▶ _Texto do exercício_
__________

No respeitante ao Iraque, no início de 2002 o vice-presidente Dick Cheney e o seu chefe de gabinete começaram a pressionar os analistas da CIA. O Departamento de Defesa criou mesmo o seu próprio gabinete em Bagdade, chefiado por um dos “neocons” mais motivados, tendo este gabinete refor­çado as conclusões que o presidente e o vice-presidente sustentavam.
 
Com o presidente apoiando claramente uma intervenção militar, o vice-presidente defendendo a pior hipótese da ameaça vinda do Irão e as suas alegadas ligações à al-Qaeda, e o segundo escalão pressionando sem cessar a sua tese estratégica, criou-se um consenso a favor da acção militar.

__________

▶ _Dados_
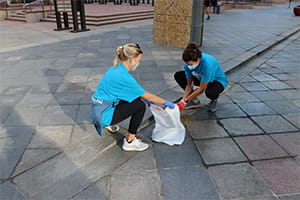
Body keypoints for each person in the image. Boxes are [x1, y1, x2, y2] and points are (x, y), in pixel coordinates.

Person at [89, 43, 175, 152]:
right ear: (131, 59)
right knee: (139, 106)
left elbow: (131, 93)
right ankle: (130, 141)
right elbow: (147, 95)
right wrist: (165, 102)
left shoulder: (114, 68)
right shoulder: (125, 77)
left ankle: (108, 124)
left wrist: (144, 97)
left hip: (97, 109)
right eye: (138, 60)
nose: (138, 63)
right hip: (103, 115)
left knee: (135, 99)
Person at [174, 43, 228, 112]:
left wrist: (185, 101)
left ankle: (214, 99)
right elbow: (189, 84)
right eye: (187, 64)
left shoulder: (207, 65)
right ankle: (195, 102)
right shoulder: (187, 65)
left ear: (198, 59)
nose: (189, 66)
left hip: (217, 81)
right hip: (201, 78)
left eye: (191, 64)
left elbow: (201, 89)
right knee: (179, 76)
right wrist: (183, 100)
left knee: (210, 93)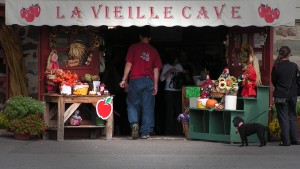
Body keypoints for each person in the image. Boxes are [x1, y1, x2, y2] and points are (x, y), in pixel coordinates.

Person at [119, 27, 162, 139]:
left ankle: (134, 124)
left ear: (140, 36)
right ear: (150, 38)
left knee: (132, 104)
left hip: (135, 80)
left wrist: (124, 79)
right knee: (148, 106)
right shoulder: (154, 51)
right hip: (149, 81)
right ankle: (145, 133)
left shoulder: (133, 47)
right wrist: (156, 85)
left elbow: (129, 64)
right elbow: (156, 69)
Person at [271, 46, 299, 146]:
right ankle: (295, 139)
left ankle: (286, 141)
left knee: (283, 118)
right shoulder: (294, 66)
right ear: (289, 54)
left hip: (280, 95)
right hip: (292, 95)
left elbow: (273, 81)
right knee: (292, 117)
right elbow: (297, 80)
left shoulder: (276, 66)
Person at [160, 51, 184, 135]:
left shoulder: (179, 66)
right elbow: (162, 79)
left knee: (179, 111)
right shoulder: (166, 66)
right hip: (169, 91)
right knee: (169, 111)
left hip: (178, 90)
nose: (176, 61)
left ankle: (179, 131)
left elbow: (183, 76)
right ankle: (169, 132)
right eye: (175, 59)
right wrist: (170, 70)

__________

▶ _Descrição da tarefa_
Escreva a continuação do texto sobre o caminho para a intervenção militar no Iraque, começando logo após a sua última frase.

▶ _Resultado do exercício_
Os antecedentes históricos, o processo de decisão política, a manipulação deliberadada da ansiedade pública, a estratégia e a execução da campanha militar, o caos e a revolta subsequentes, e o sectarismo da disputa que se seguiu, foram já abundante e detalhadamente descritos em inúmeros artigos. O que resta ao julgamento de cada um é a análise das consequências deste facto histórico controverso relativamente à posição dos EUA no mundo. Em 2006, era claro que os custos da guerra no Iraque tinham ultrapassado largamente o feito positivo da deposição de Saddam que, de qualquer modo, estava já praticamente manietado.
 
Em primeiro lugar, a guerra causou prejuízos calamitosos à posição global dos EUA, porque a desconfiança minou a sua legitimidade interna­cional, a fonte principal do seu “soft power”. A postura moral dos EUA, aspecto importante da legitimidade, foi também comprometida pelas prisões de Abu Ghraib e Guantanamo. Mas, mais importante do que todo o resto, desacre­ditou a sua liderança global. Os EUA deixaram de poder juntar o mundo à volta da sua causa, e de vencer pela força das armas. As suas acções dividiram os seus aliados e uniram os seus inimigos, criando-lhes novas oportunidades. O mundo do Islão movimentou-se em ódio amargo.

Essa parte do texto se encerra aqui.